__Assignment__: Arrange every line of text in the records below as a numbered list, skipping blank lines and leaving out the picture lines.

** Opening Data for the task block **

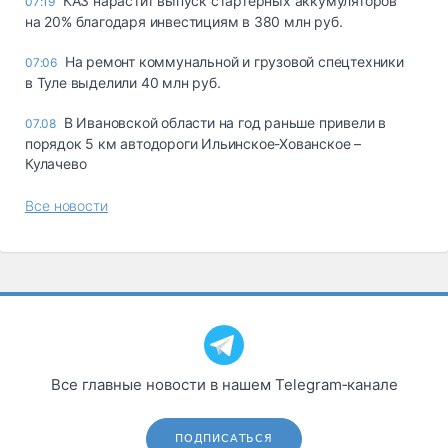
КАЗ нарастит выпуск стартерных аккумуляторов
07:19
на 20% благодаря инвестициям в 380 млн руб.
На ремонт коммунальной и грузовой спецтехники
07:06
в Туле выделили 40 млн руб.
В Ивановской области на год раньше привели в
07.08
порядок 5 км автодороги Ильинское-Хованское –
Кулачево
Все новости
Все главные новости в нашем Telegram‑канале
ПОДПИСАТЬСЯ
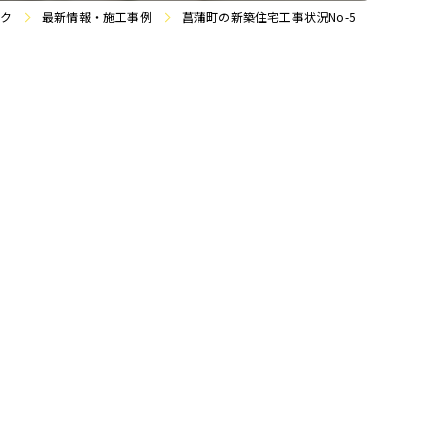
ク
最新情報・施工事例
菖蒲町の新築住宅工事状況No-5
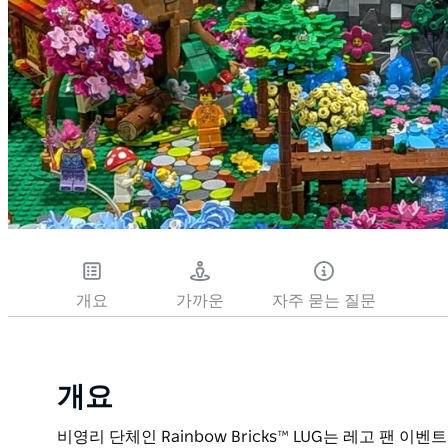
개요
가까운
자주 묻는 질문
개요
비영리 단체인 Rainbow Bricks™ LUG는 레고 팬 이벤트인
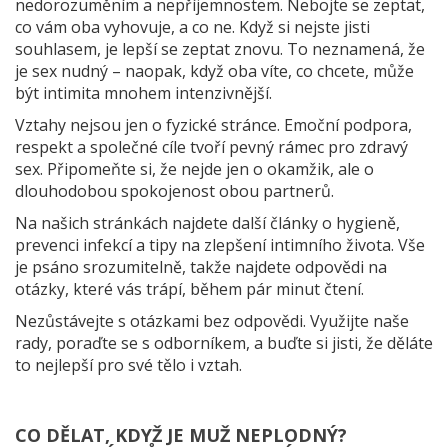
nedorozuměním a nepříjemnostem. Nebojte se zeptat,
co vám oba vyhovuje, a co ne. Když si nejste jisti
souhlasem, je lepší se zeptat znovu. To neznamená, že
je sex nudný – naopak, když oba víte, co chcete, může
být intimita mnohem intenzivnější.
Vztahy nejsou jen o fyzické stránce. Emoční podpora,
respekt a společné cíle tvoří pevný rámec pro zdravý
sex. Připomeňte si, že nejde jen o okamžik, ale o
dlouhodobou spokojenost obou partnerů.
Na našich stránkách najdete další články o hygieně,
prevenci infekcí a tipy na zlepšení intimního života. Vše
je psáno srozumitelně, takže najdete odpovědi na
otázky, které vás trápí, během pár minut čtení.
Nezůstávejte s otázkami bez odpovědi. Využijte naše
rady, poraďte se s odborníkem, a buďte si jisti, že děláte
to nejlepší pro své tělo i vztah.
CO DĚLAT, KDYŽ JE MUŽ NEPLODNÝ?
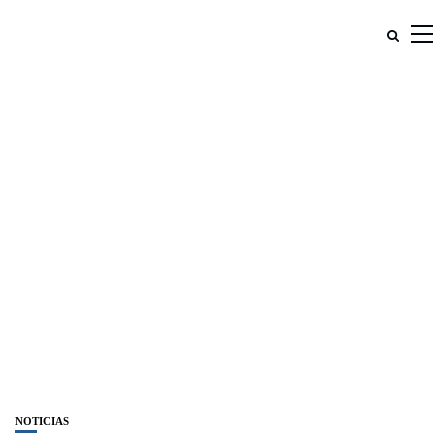
NOTICIAS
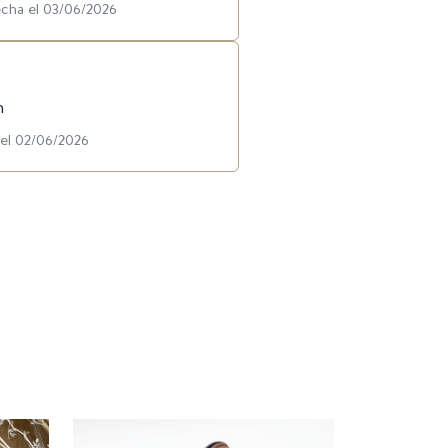
echa el 03/06/2026
n
 el 02/06/2026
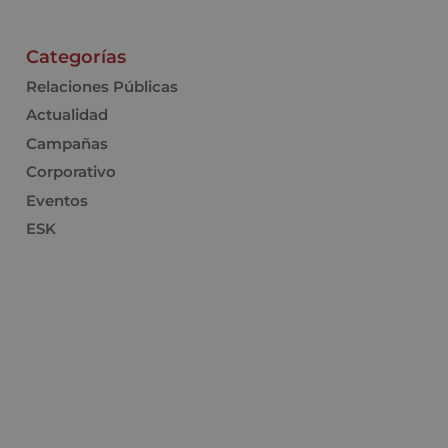
Categorías
Relaciones Públicas
Actualidad
Campañas
Corporativo
Eventos
ESK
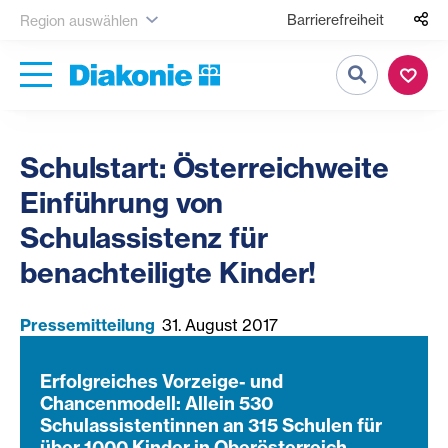
Barrierefreiheit
Region auswählen
Suche
Schulstart: Österreichweite
Einführung von
Schulassistenz für
benachteiligte Kinder!
Pressemitteilung
31. August 2017
Erfolgreiches Vorzeige- und
Chancenmodell: Allein 530
Schulassistentinnen an 315 Schulen für
über 1000 Kinder in Oberösterreich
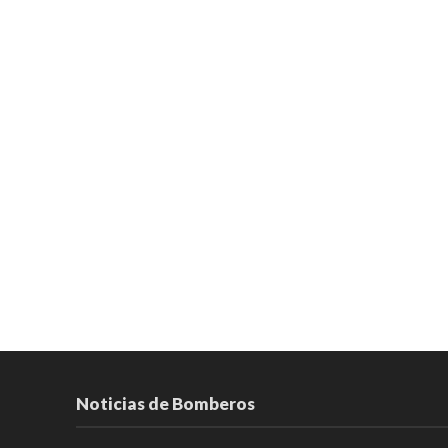
Noticias de Bomberos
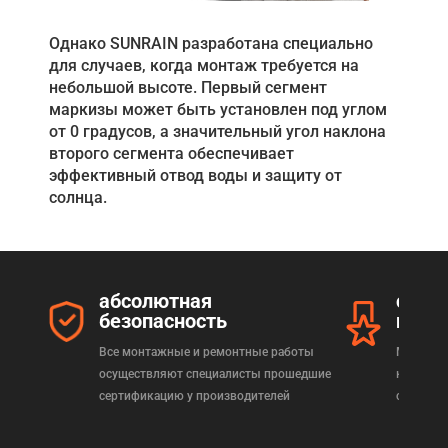
Однако SUNRAIN разработана специально
для случаев, когда монтаж требуется на
небольшой высоте. Первый сегмент
маркизы может быть установлен под углом
от 0 градусов, а значительный угол наклона
второго сегмента обеспечивает
эффективный отвод воды и защиту от
солнца.
абсолютная
серт
безопасность
прод
Все монтажные и ремонтные работы
Мы реал
осуществляют специалисты прошедшие
которая
сертификацию у производителей
сертифи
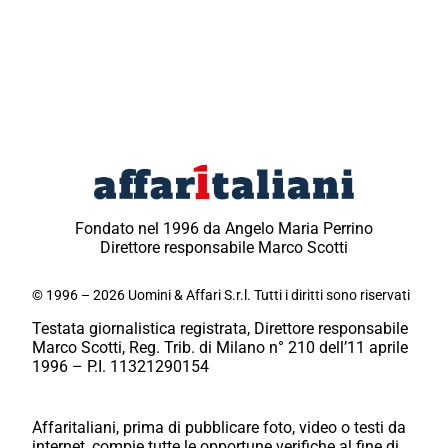
Fondato nel 1996 da Angelo Maria Perrino
Direttore responsabile Marco Scotti
© 1996 – 2026 Uomini & Affari S.r.l. Tutti i diritti sono riservati
Testata giornalistica registrata, Direttore responsabile
Marco Scotti, Reg. Trib. di Milano n° 210 dell’11 aprile
1996 – P.I. 11321290154
Affaritaliani, prima di pubblicare foto, video o testi da
internet, compie tutte le opportune verifiche al fine di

** Closing Data for the task block **

__Reply to the exercise__:
1. КАЗ нарастит выпуск стартерных аккумуляторов
2. 07:19
3. на 20% благодаря инвестициям в 380 млн руб.
4. На ремонт коммунальной и грузовой спецтехники
5. 07:06
6. в Туле выделили 40 млн руб.
7. В Ивановской области на год раньше привели в
8. 07.08
9. порядок 5 км автодороги Ильинское-Хованское –
10. Кулачево
11. Все новости
12. Все главные новости в нашем Telegram‑канале
13. ПОДПИСАТЬСЯ
14. ク
15. 最新情報・施工事例
16. 菖蒲町の新築住宅工事状況No-5
17. 개요
18. 가까운
19. 자주 묻는 질문
20. 개요
21. 비영리 단체인 Rainbow Bricks™ LUG는 레고 팬 이벤트인
22. nedorozuměním a nepříjemnostem. Nebojte se zeptat,
23. co vám oba vyhovuje, a co ne. Když si nejste jisti
24. souhlasem, je lepší se zeptat znovu. To neznamená, že
25. je sex nudný – naopak, když oba víte, co chcete, může
26. být intimita mnohem intenzivnější.
27. Vztahy nejsou jen o fyzické stránce. Emoční podpora,
28. respekt a společné cíle tvoří pevný rámec pro zdravý
29. sex. Připomeňte si, že nejde jen o okamžik, ale o
30. dlouhodobou spokojenost obou partnerů.
31. Na našich stránkách najdete další články o hygieně,
32. prevenci infekcí a tipy na zlepšení intimního života. Vše
33. je psáno srozumitelně, takže najdete odpovědi na
34. otázky, které vás trápí, během pár minut čtení.
35. Nezůstávejte s otázkami bez odpovědi. Využijte naše
36. rady, poraďte se s odborníkem, a buďte si jisti, že děláte
37. to nejlepší pro své tělo i vztah.
38. CO DĚLAT, KDYŽ JE MUŽ NEPLODNÝ?
39. NOTICIAS
40. echa el 03/06/2026
41. n
42.  el 02/06/2026
43. Categorías
44. Relaciones Públicas
45. Actualidad
46. Campañas
47. Corporativo
48. Eventos
49. ESK
50. Barrierefreiheit
51. Region auswählen
52. Suche
53. Schulstart: Österreichweite
54. Einführung von
55. Schulassistenz für
56. benachteiligte Kinder!
57. Pressemitteilung
58. 31. August 2017
59. Erfolgreiches Vorzeige- und
60. Chancenmodell: Allein 530
61. Schulassistentinnen an 315 Schulen für
62. über 1000 Kinder in Oberösterreich
63. Noticias de Bomberos
64. Однако SUNRAIN разработана специально
65. для случаев, когда монтаж требуется на
66. небольшой высоте. Первый сегмент
67. маркизы может быть установлен под углом
68. от 0 градусов, а значительный угол наклона
69. второго сегмента обеспечивает
70. эффективный отвод воды и защиту от
71. солнца.
72. абсолютная
73. серт
74. безопасность
75. прод
76. Все монтажные и ремонтные работы
77. Мы реал
78. осуществляют специалисты прошедшие
79. которая
80. сертификацию у производителей
81. сертифи
82. Fondato nel 1996 da Angelo Maria Perrino
83. Direttore responsabile Marco Scotti
84. © 1996 – 2026 Uomini & Affari S.r.l. Tutti i diritti sono riservati
85. Testata giornalistica registrata, Direttore responsabile
86. Marco Scotti, Reg. Trib. di Milano n° 210 dell’11 aprile
87. 1996 – P.I. 11321290154
88. Affaritaliani, prima di pubblicare foto, video o testi da
89. internet, compie tutte le opportune verifiche al fine di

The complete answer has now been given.